Contraceptive vaccines are not a new concept and the first report of a human “contraceptive vaccine” was the immunisation of women with semen reported by Baskin in 1932 (1). This was apparently an effective means of contraception. However immunisation with semen is probably not a method that will find favour today and to develop contraceptive vaccines that are useful will require identification of a suitable antigenic target. The suitability of antigenic targets will vary between species but there has been considerable work to develop gamete-specific antigens, such as zona pellucida proteins, as contraceptive vaccine targets. One limitation with gamete-specific targets is that they are likely to be expressed only in one sex.

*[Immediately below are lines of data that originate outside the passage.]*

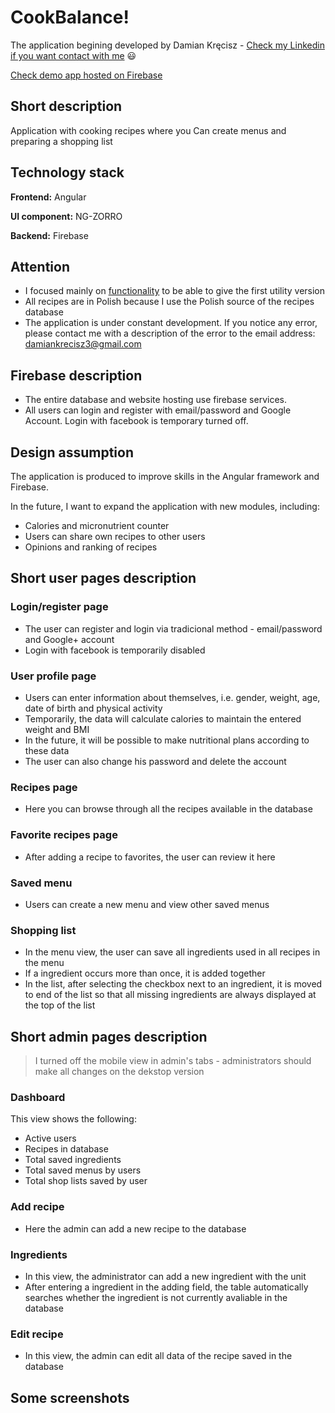 # CookBalance!

The application begining developed by Damian Kręcisz - [Check my Linkedin if you want contact with me](https://www.linkedin.com/in/damiankrecisz/) :smiley:

[Check demo app hosted on Firebase](https://cookbalance-41649.web.app/)


## Short description
Application with cooking recipes where you Can create menus and preparing a shopping list


## Technology stack 

**Frontend:** Angular

**UI component:** NG-ZORRO

**Backend:** Firebase

## Attention

- I focused mainly on <ins>functionality</ins> to be able to give the first utility version
- All recipes are in Polish because I use the Polish source of the recipes database
- The application is under constant development. If you notice any error, please contact me with a description of the error to the email address: damiankrecisz3@gmail.com
 
## Firebase description

- The entire database and website hosting use firebase services.
- All users can login and register with email/password and Google Account. Login with facebook is temporary turned off.

## Design assumption

The application is produced to improve skills in the Angular framework and Firebase.

 In the future, I want to expand the application with new modules, including:
 - Calories and micronutrient counter
 - Users can share own recipes to other users
 - Opinions and ranking of recipes

## Short user pages description

### Login/register page

 - The user can register and login via tradicional method - email/password and Google+ account
 - Login with facebook is temporarily disabled
 
### User profile page
 - Users can enter information about themselves, i.e. gender, weight, age, date of birth and physical activity
 - Temporarily, the data will calculate calories to maintain the entered weight and BMI
 - In the future, it will be possible to make nutritional plans according to these data
 - The user can also change his password and delete the account 

### Recipes page

 - Here you can browse through all the recipes available in the database

### Favorite recipes page

 - After adding a recipe to favorites, the user can review it here

### Saved menu

 - Users can create a new menu and view other saved menus

### Shopping list

 - In the menu view, the user can save all ingredients used in all recipes in the menu
 - If a ingredient occurs more than once, it is added together
 - In the list, after selecting the checkbox next to an ingredient, it is moved to end of the list so that all missing ingredients are always displayed at the top of the list


## Short admin pages description

> I turned off the mobile view in admin's tabs - administrators should make all changes on the dekstop version

### Dashboard

This view shows the following:

 - Active users
 - Recipes in database
 - Total saved ingredients
 - Total saved menus by users
 - Total shop lists saved by user
 
### Add recipe

 - Here the admin can add a new recipe to the database

### Ingredients

 - In this view, the administrator can add a new ingredient with the unit
 - After entering a ingredient in the adding field, the table automatically searches whether the ingredient is not currently avaliable in the database

### Edit recipe

 - In this view, the admin can edit all data of the recipe saved in the database

## Some screenshots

While searching for the antigenic targets of antisperm antibodies that caused infertility in men we discovered SPRASA, a protein whose expression appeared to be limited to the acrosome of sperm. Subsequently, we have also found that SPRASA is expressed in the oocyte, granulosa cells and in the corpora lutea of multiple mammalian species. Immunisation of female mice with recombinant SPRASA resulted in sterility in 70% of the animals and a reduction in litter size/viability in the remainder. Control immunised animals remained fertile. Knockout mice that have the c-terminal portion of the gene encoding SPRASA (SPACA-3) deleted also have significantly reduced litter sizes compared to controls. We have also found that three percent of infertile women have elevated levels of SPRASA-reactive autoantibodies.
Together these data suggest SPRASA may be a suitable target for the immune-based control of fertility.